20 April 2009

EDC Knives: Cheap Chinese Clones

The subject of Chinese knives is not simple. You used to be able to dismiss knives from places like China, India and Pakistan out hand. Perhaps you still can the last two. It is, however, a fact that China and Taiwan have become the primary centers for knife manufacture, including excellent value blades from top brands.

I have in front of me, for example, a Spyderco Tenacious with a big “China” stamp on the tang. The full-flatground blade is made from 8Cr13MoV, which is a good Chinese steel, with excellent G10 scales, phosphor-bronze washers, skeletonized liners, lined lanyard hole, perfect lockup, and superb fit and finish. Everything you expect from a Spyderco, and for $35 (street). In times past, Spyderco only made their value Byrd line in China. But times are changing.

The Spyderco Tenacious: Chinese and affordable, but no cheap clone.

Likewise, I personally have found the new wave of Chinese slipjoint folders, with genuine bone handles, to be very impressive. I have one in my pocket right now. When I pop the blade, it “talks” (snaps) as well as a classic Case, but at one-quarter the cost.

Of course, loads of junk knives are also made in China, sometimes collectively called “cheap Chinese clones” (CCCs).
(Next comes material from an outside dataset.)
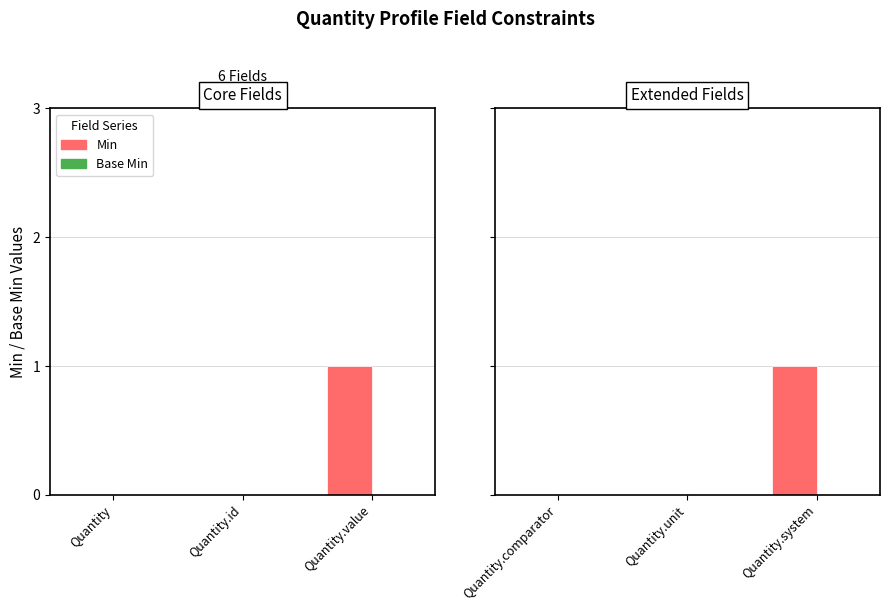

What is the label of the 1st bar from the left?

Quantity.comparator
Some CCCs are literal clones of expensive branded knives, from the $140 Benchmade Stryker (clone here) to the $30 Böker Subcom (clone here). Many more just borrow design elements from popular branded knives without copying them whole-cloth. These are not always generic products. Most bottom-feeding brands also do this shamelessly.
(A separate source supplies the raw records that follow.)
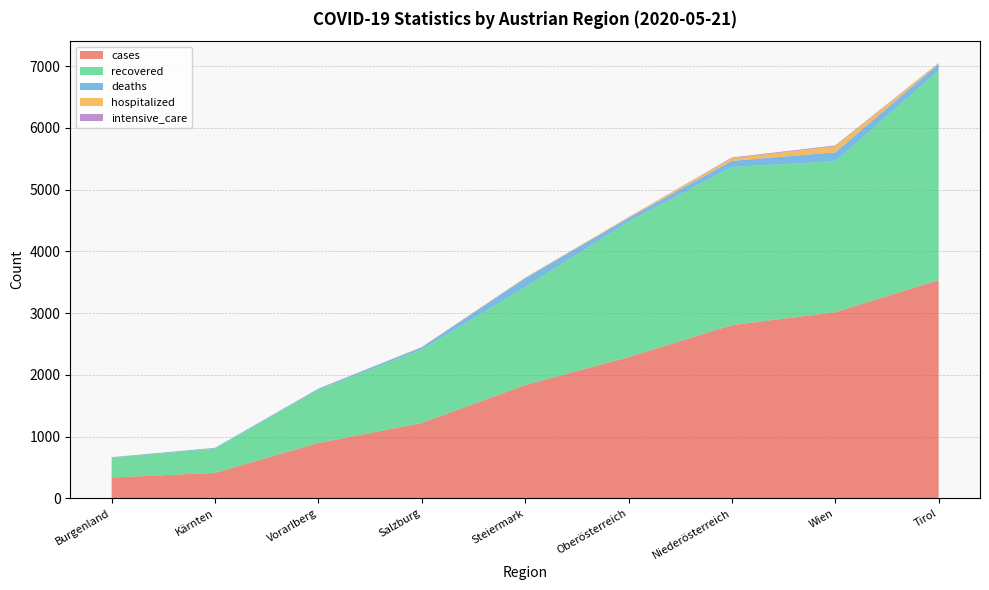

Reading left to right, list all the values displayed in this chart.

cases: 336	411	895	1220	1833	2286	2806	3014	3534
recovered: 317	393	862	1189	1589	2197	2562	2447	3395
deaths: 11	13	19	38	142	60	99	144	107
hospitalized: 3	1	1	5	9	14	42	99	14
intensive_care: 0	0	0	0	2	0	13	13	4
Bad CCCs often look the look, but just don’t work right. I have a CCC in my desk at work that looks like a tactical knife, but is in fact a tail-lock slipjoint. That means you cannot open and close it one-handed, a basic feature of tacticals. Another CCC I own is a proper one-handed opener, or intended to be, but the proportions are just wrong. It would take a four-jointed thumb to open one-handed, and the clip screws constantly come loose, too.

But I bought a $10 CCC in Mexico that opens brilliantly. In fact, it's even spring assisted . Give the index flipper a nudge and the blade pops right out. It even looks good. But the build quality is terrible. The blade is very poor steel, the liner lock too thin, the blade lockup scary bad, and the pot-metal handle weighs a ton.

Same knife as my Mexican CCC, maybe a clone of my clone, found on eBay. This one is stamped "Duck USA," but most certainly made in China.

Many CCCs are of course made in the same factories as fine branded knives. They may use cheaper materials, but the build quality can still be very good. Both of the clones I link to above have received some surprisingly good reviews, and they are startlingly inexpensive.

In the end, I think country of origin indicates little about knife quality, by itself. It is true that most premium knives are made in the US or Europe, but I think that is partly because premium buyers demand it. I’m very comfortable buying a Chinese-made knife from a reputable brand. However, bottom-feeders and generics are hit and miss, and I’ve returned more than one. Caveat emptor.